Tasks to perform>
**A.** From the WeasyPrint thread, extract the stretch from "SimonSapin on 27" through "the normal flow.".
**B.** Answer these from the WeasyPrint thread:
(i) How is each li floated in the case Smylers describes?
(ii) Which issue number reported the same problem with consecutive absolute/relative blocks?
(iii) Which programming language does hughsw say they know very well?

== Text shown

I’d be happy to help anyone who wants to fix this, but this is a non-trivial change in the layout code. Otherwise this is something to be fixed eventually, but I don’t know when I’ll get to it.

SimonSapin on 14 Feb 2013

Thanks. From your description I'm not sure whether this is the known limitation or not.

In this case I'm not trying to have page breaks _inside_ a floated element, but _between_ floated elements. Each li is floated separately. My apologies for not making that clearer in the initial report.

Smylers on 14 Feb 2013

As reported in #375, we have the same problem with consecutive absolute/relative blocks.

liZe on 28 Oct 2016

I have just started using WeasyPrint, and I'm already a big fan. However, I have also quickly run into the float/break issue -- my users want Bootstrap and floated columns, and don't like what happens in the PDF document!

Can @SimonSapin or anyone else comment on the refactoring that would be necessary to fix this wartish problem? I haven't perused your codebase yet, but I know Python very well; so, I'm looking for high-level overview of the current layout model/algorithm and why it gets tripped up trying to put breaks in floats, and what would have to be changed.

Thanks,
-Hugh

hughsw on 27 Apr 2017

301 @liZe

SimonSapin on 27 Apr 2017

Let's go! I'll skip some details and lie a little bit to avoid useless complexity.

Web pages have mainly been created to be displayed on rectangles whose width is fixed and whose height is automatically calculated according to the content. That's what a "normal" browser do. But the problem is a bit different when you want to print these web pages: the height is fixed too and you'll need to cut the content between different pages.

CSS defines how the layout must be done, how blocks and texts are displayed. "Normal" blocks are put one below the other and "normal" texts are broken between multiple lines put one below the other. The way the "normal" content is displayed is called the normal flow.

====
== Information shown

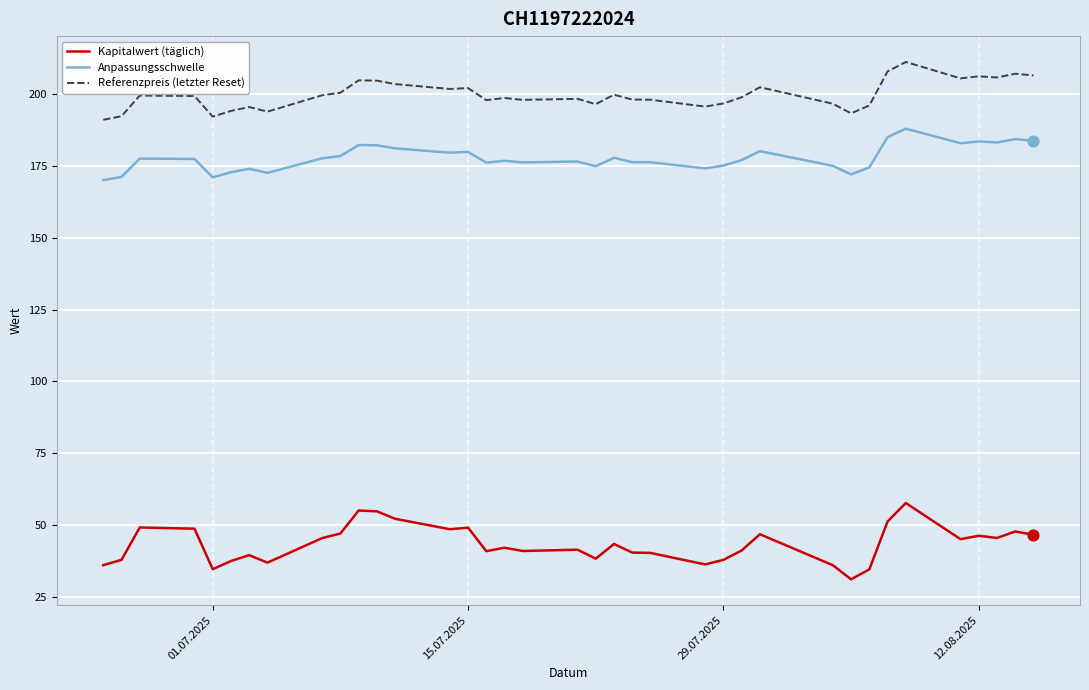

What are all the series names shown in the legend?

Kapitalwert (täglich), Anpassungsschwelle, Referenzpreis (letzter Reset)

====

Problem solutions>
**A.**
SimonSapin on 27 Apr 2017

Let's go! I'll skip some details and lie a little bit to avoid useless complexity.

Web pages have mainly been created to be displayed on rectangles whose width is fixed and whose height is automatically calculated according to the content. That's what a "normal" browser do. But the problem is a bit different when you want to print these web pages: the height is fixed too and you'll need to cut the content between different pages.

CSS defines how the layout must be done, how blocks and texts are displayed. "Normal" blocks are put one below the other and "normal" texts are broken between multiple lines put one below the other. The way the "normal" content is displayed is called the normal flow.

**B.**
(i) Separately.
(ii) #375.
(iii) Python.